--- WORK TO BE COMPLETED ---
Please give back each line of the material unchanged, but without the images.
[Opening AVAILABLE RECORDS section]
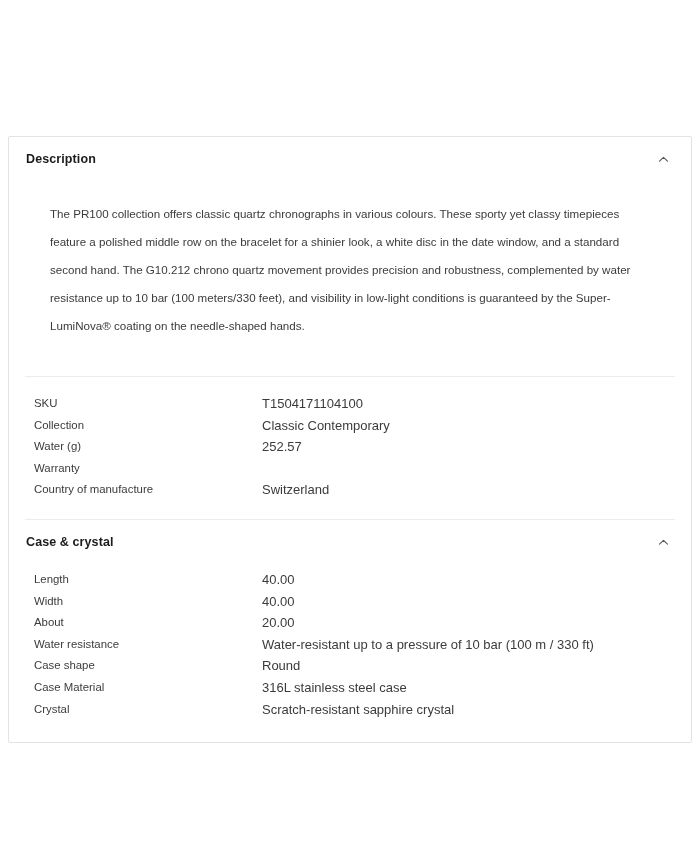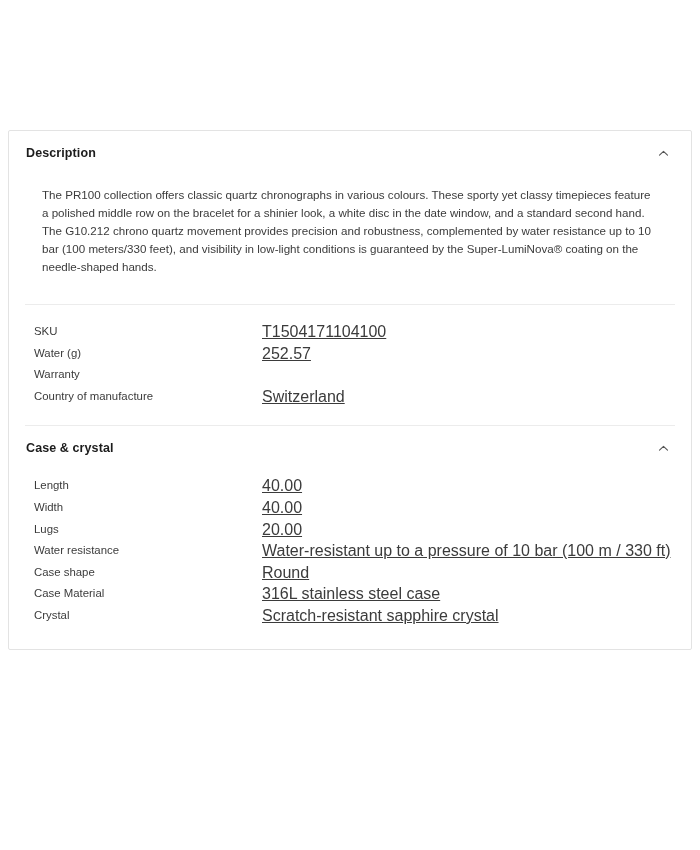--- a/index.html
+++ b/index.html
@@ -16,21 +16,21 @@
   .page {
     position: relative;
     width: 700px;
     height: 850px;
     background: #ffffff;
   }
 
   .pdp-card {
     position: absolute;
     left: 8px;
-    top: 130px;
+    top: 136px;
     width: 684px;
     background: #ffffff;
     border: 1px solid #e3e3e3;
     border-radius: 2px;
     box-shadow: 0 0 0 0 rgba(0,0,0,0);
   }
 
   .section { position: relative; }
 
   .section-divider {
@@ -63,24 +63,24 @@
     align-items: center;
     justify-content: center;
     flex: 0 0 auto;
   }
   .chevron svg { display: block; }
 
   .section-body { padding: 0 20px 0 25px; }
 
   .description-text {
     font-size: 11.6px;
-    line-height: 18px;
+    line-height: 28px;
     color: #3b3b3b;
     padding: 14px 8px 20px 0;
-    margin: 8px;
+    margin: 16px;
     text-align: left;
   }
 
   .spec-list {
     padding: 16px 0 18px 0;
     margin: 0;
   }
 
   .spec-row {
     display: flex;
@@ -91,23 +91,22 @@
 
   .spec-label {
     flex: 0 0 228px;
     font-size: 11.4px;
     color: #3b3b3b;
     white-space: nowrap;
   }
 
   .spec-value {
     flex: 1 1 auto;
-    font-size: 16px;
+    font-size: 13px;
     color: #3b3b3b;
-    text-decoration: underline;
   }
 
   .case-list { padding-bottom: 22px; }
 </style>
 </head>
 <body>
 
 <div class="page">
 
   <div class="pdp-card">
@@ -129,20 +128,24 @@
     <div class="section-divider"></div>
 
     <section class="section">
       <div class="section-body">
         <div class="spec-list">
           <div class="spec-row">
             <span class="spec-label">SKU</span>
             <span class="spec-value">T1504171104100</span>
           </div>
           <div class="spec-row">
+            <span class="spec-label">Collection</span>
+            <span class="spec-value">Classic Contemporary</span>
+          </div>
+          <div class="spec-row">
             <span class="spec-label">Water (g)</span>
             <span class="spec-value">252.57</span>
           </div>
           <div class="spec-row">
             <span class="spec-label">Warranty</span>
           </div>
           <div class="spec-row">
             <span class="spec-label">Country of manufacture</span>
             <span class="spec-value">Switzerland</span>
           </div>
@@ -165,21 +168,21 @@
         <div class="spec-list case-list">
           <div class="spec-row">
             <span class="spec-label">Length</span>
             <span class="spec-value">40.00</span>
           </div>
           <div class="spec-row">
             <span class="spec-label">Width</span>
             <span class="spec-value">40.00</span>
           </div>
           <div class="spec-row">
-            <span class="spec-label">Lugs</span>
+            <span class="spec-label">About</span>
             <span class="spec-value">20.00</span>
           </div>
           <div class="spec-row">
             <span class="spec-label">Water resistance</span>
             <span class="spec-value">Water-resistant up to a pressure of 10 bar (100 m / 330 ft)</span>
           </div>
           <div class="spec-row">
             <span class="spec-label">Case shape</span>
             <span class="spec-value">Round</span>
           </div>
[Closing AVAILABLE RECORDS section]
--- ANSWER BELOW ---
--- a/index.html
+++ b/index.html
@@ -16,21 +16,21 @@
   .page {
     position: relative;
     width: 700px;
     height: 850px;
     background: #ffffff;
   }
 
   .pdp-card {
     position: absolute;
     left: 8px;
-    top: 130px;
+    top: 136px;
     width: 684px;
     background: #ffffff;
     border: 1px solid #e3e3e3;
     border-radius: 2px;
     box-shadow: 0 0 0 0 rgba(0,0,0,0);
   }
 
   .section { position: relative; }
 
   .section-divider {
@@ -63,24 +63,24 @@
     align-items: center;
     justify-content: center;
     flex: 0 0 auto;
   }
   .chevron svg { display: block; }
 
   .section-body { padding: 0 20px 0 25px; }
 
   .description-text {
     font-size: 11.6px;
-    line-height: 18px;
+    line-height: 28px;
     color: #3b3b3b;
     padding: 14px 8px 20px 0;
-    margin: 8px;
+    margin: 16px;
     text-align: left;
   }
 
   .spec-list {
     padding: 16px 0 18px 0;
     margin: 0;
   }
 
   .spec-row {
     display: flex;
@@ -91,23 +91,22 @@
 
   .spec-label {
     flex: 0 0 228px;
     font-size: 11.4px;
     color: #3b3b3b;
     white-space: nowrap;
   }
 
   .spec-value {
     flex: 1 1 auto;
-    font-size: 16px;
+    font-size: 13px;
     color: #3b3b3b;
-    text-decoration: underline;
   }
 
   .case-list { padding-bottom: 22px; }
 </style>
 </head>
 <body>
 
 <div class="page">
 
   <div class="pdp-card">
@@ -129,20 +128,24 @@
     <div class="section-divider"></div>
 
     <section class="section">
       <div class="section-body">
         <div class="spec-list">
           <div class="spec-row">
             <span class="spec-label">SKU</span>
             <span class="spec-value">T1504171104100</span>
           </div>
           <div class="spec-row">
+            <span class="spec-label">Collection</span>
+            <span class="spec-value">Classic Contemporary</span>
+          </div>
+          <div class="spec-row">
             <span class="spec-label">Water (g)</span>
             <span class="spec-value">252.57</span>
           </div>
           <div class="spec-row">
             <span class="spec-label">Warranty</span>
           </div>
           <div class="spec-row">
             <span class="spec-label">Country of manufacture</span>
             <span class="spec-value">Switzerland</span>
           </div>
@@ -165,21 +168,21 @@
         <div class="spec-list case-list">
           <div class="spec-row">
             <span class="spec-label">Length</span>
             <span class="spec-value">40.00</span>
           </div>
           <div class="spec-row">
             <span class="spec-label">Width</span>
             <span class="spec-value">40.00</span>
           </div>
           <div class="spec-row">
-            <span class="spec-label">Lugs</span>
+            <span class="spec-label">About</span>
             <span class="spec-value">20.00</span>
           </div>
           <div class="spec-row">
             <span class="spec-label">Water resistance</span>
             <span class="spec-value">Water-resistant up to a pressure of 10 bar (100 m / 330 ft)</span>
           </div>
           <div class="spec-row">
             <span class="spec-label">Case shape</span>
             <span class="spec-value">Round</span>
           </div>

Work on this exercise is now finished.